In your code above, declare temp as an int pointer
int *temp;
Then allocate space for it using malloc() or calloc(). The argument that these functions take is is the number of bytes of memory to allocate. In this case, you want enough space for d ints. So...
temp = malloc(d * sizeof(int));
malloc returns a pointer to the first byte in the block of memory that was just allocated. Regular arrays are simply pointers to the first byte in a sectioned off block of memory, which is exactly what temp is now. Thus, you can treat the temp pointer as an array! Like so:
temp[1] = 10;
int foo = temp[1];
printf("%d", foo);
Outputs
10
You will need to declare temp as an int pointer (instead of an int array). Then, you can use malloc in your main (after your first scanf):
temp = malloc(d * sizeof(int));
If your compiler supports c99, then simply use VLA(variable length array).Use like this:
void input(int);
int d;
void main()
{
int x=0;
float avg=0,t=0;
printf("\nHow many days : ");
scanf("%d",&d);
int temp[d];
input(d);
conv();
for(x=0;x<d;x++)
{
t=t+temp[x];
}
avg=t/d;
printf("Avarage is %f",avg);
getch();
}
Now temp[] is defined inside main() after date input.
1-add #include<stdlib.h> at the top of your file.
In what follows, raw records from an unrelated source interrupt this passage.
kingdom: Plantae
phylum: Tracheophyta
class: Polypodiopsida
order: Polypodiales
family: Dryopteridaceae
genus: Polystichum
Then modify the conv() code as follows:
2- modify temp declaration as follows (global variable):
int *temp;
3- modify input(int d) function as follows (tested on Visual Studio 2010):
void input(int d)
{
int x=0;
temp=(int*)malloc(sizeof(int)*d);
for(x=0;x<d;x++)
{
printf("Input temperature in Celsius for #%d day",x+1);
scanf("%d",&temp[x]);
}
}
Allocate the "array" dynamically on the heap after you read the size.
I didn't change anything else so you may see it clearly.
#include<stdio.h>
#include<conio.h>
#include <stdlib.h> //here
void input(int);
int *temp=0; //here
int d;
void main()
{
int x=0;
float avg=0,t=0;
printf("\nHow many days : ");
scanf("%d",&d);
temp=malloc(d * sizeof(int)); //here
input(d);
conv();
for(x=0;x<d;x++)
{
t=t+temp[x];
}
avg=t/d;
printf("Avarage is %f",avg);
getch();
}
void input(int d)
{
int x=0;
for(x=0;x<d;x++)
{
printf("Input temperature in Celsius for #%d day",x+1);
scanf("%d",&temp[x]);
}
}
void conv()
{
int x=0;
for(x=0;x<d;x++)
{
temp[x]=1.8*temp[x]+32;
}
}
Maybe it's late to answer but...
If you work with small embedded system you might not have malloc and free functions.
So you have to sacrifice memory for 366 * sizeof(your_type), define it statically and use as a circular buffer. Then you can always slice it by number of days you need to calculate an average value.
Of course this makes natural constrains. You can define it by yourself.